==== Records for this task ====
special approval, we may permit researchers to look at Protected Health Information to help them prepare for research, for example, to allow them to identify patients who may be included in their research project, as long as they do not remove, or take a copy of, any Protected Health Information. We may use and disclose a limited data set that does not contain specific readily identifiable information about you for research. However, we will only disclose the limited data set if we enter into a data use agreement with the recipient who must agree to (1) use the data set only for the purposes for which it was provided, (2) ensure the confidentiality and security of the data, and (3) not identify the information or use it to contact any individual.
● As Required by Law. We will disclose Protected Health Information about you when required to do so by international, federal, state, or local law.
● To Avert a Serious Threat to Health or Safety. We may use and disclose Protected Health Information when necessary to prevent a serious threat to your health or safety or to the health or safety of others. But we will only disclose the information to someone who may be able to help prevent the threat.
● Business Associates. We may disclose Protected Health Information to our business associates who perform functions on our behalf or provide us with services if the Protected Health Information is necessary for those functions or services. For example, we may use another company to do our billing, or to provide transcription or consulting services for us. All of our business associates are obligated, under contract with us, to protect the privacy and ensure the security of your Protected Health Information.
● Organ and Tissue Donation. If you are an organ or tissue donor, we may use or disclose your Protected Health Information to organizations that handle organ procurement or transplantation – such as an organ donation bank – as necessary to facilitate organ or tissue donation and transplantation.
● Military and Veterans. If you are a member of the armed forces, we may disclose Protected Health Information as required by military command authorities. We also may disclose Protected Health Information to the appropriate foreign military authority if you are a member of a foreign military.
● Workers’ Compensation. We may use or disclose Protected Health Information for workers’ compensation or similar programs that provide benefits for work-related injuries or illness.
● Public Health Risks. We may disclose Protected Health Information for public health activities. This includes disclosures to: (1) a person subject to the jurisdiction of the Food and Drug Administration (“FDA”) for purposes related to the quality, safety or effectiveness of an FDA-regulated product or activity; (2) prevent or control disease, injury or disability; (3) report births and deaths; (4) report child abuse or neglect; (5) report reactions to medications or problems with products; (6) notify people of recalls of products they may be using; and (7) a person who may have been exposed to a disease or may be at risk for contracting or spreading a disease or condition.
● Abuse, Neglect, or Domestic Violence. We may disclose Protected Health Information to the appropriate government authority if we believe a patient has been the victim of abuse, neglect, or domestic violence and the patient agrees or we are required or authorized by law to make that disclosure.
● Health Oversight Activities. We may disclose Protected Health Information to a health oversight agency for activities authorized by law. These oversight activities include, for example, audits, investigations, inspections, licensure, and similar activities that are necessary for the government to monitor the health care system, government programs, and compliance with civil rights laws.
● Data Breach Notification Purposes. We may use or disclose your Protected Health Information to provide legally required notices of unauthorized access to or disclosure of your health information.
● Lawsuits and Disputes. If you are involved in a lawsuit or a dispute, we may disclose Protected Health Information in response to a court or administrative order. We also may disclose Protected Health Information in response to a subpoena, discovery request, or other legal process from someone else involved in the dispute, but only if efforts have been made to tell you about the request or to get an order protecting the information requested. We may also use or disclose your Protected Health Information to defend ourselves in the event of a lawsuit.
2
====
> [Problem to work on]
Give back all of the entries exactly as written.

> [Solution to this exercise]
special approval, we may permit researchers to look at Protected Health Information to help them prepare for research, for example, to allow them to identify patients who may be included in their research project, as long as they do not remove, or take a copy of, any Protected Health Information. We may use and disclose a limited data set that does not contain specific readily identifiable information about you for research. However, we will only disclose the limited data set if we enter into a data use agreement with the recipient who must agree to (1) use the data set only for the purposes for which it was provided, (2) ensure the confidentiality and security of the data, and (3) not identify the information or use it to contact any individual.
● As Required by Law. We will disclose Protected Health Information about you when required to do so by international, federal, state, or local law.
● To Avert a Serious Threat to Health or Safety. We may use and disclose Protected Health Information when necessary to prevent a serious threat to your health or safety or to the health or safety of others. But we will only disclose the information to someone who may be able to help prevent the threat.
● Business Associates. We may disclose Protected Health Information to our business associates who perform functions on our behalf or provide us with services if the Protected Health Information is necessary for those functions or services. For example, we may use another company to do our billing, or to provide transcription or consulting services for us. All of our business associates are obligated, under contract with us, to protect the privacy and ensure the security of your Protected Health Information.
● Organ and Tissue Donation. If you are an organ or tissue donor, we may use or disclose your Protected Health Information to organizations that handle organ procurement or transplantation – such as an organ donation bank – as necessary to facilitate organ or tissue donation and transplantation.
● Military and Veterans. If you are a member of the armed forces, we may disclose Protected Health Information as required by military command authorities. We also may disclose Protected Health Information to the appropriate foreign military authority if you are a member of a foreign military.
● Workers’ Compensation. We may use or disclose Protected Health Information for workers’ compensation or similar programs that provide benefits for work-related injuries or illness.
● Public Health Risks. We may disclose Protected Health Information for public health activities. This includes disclosures to: (1) a person subject to the jurisdiction of the Food and Drug Administration (“FDA”) for purposes related to the quality, safety or effectiveness of an FDA-regulated product or activity; (2) prevent or control disease, injury or disability; (3) report births and deaths; (4) report child abuse or neglect; (5) report reactions to medications or problems with products; (6) notify people of recalls of products they may be using; and (7) a person who may have been exposed to a disease or may be at risk for contracting or spreading a disease or condition.
● Abuse, Neglect, or Domestic Violence. We may disclose Protected Health Information to the appropriate government authority if we believe a patient has been the victim of abuse, neglect, or domestic violence and the patient agrees or we are required or authorized by law to make that disclosure.
● Health Oversight Activities. We may disclose Protected Health Information to a health oversight agency for activities authorized by law. These oversight activities include, for example, audits, investigations, inspections, licensure, and similar activities that are necessary for the government to monitor the health care system, government programs, and compliance with civil rights laws.
● Data Breach Notification Purposes. We may use or disclose your Protected Health Information to provide legally required notices of unauthorized access to or disclosure of your health information.
● Lawsuits and Disputes. If you are involved in a lawsuit or a dispute, we may disclose Protected Health Information in response to a court or administrative order. We also may disclose Protected Health Information in response to a subpoena, discovery request, or other legal process from someone else involved in the dispute, but only if efforts have been made to tell you about the request or to get an order protecting the information requested. We may also use or disclose your Protected Health Information to defend ourselves in the event of a lawsuit.
2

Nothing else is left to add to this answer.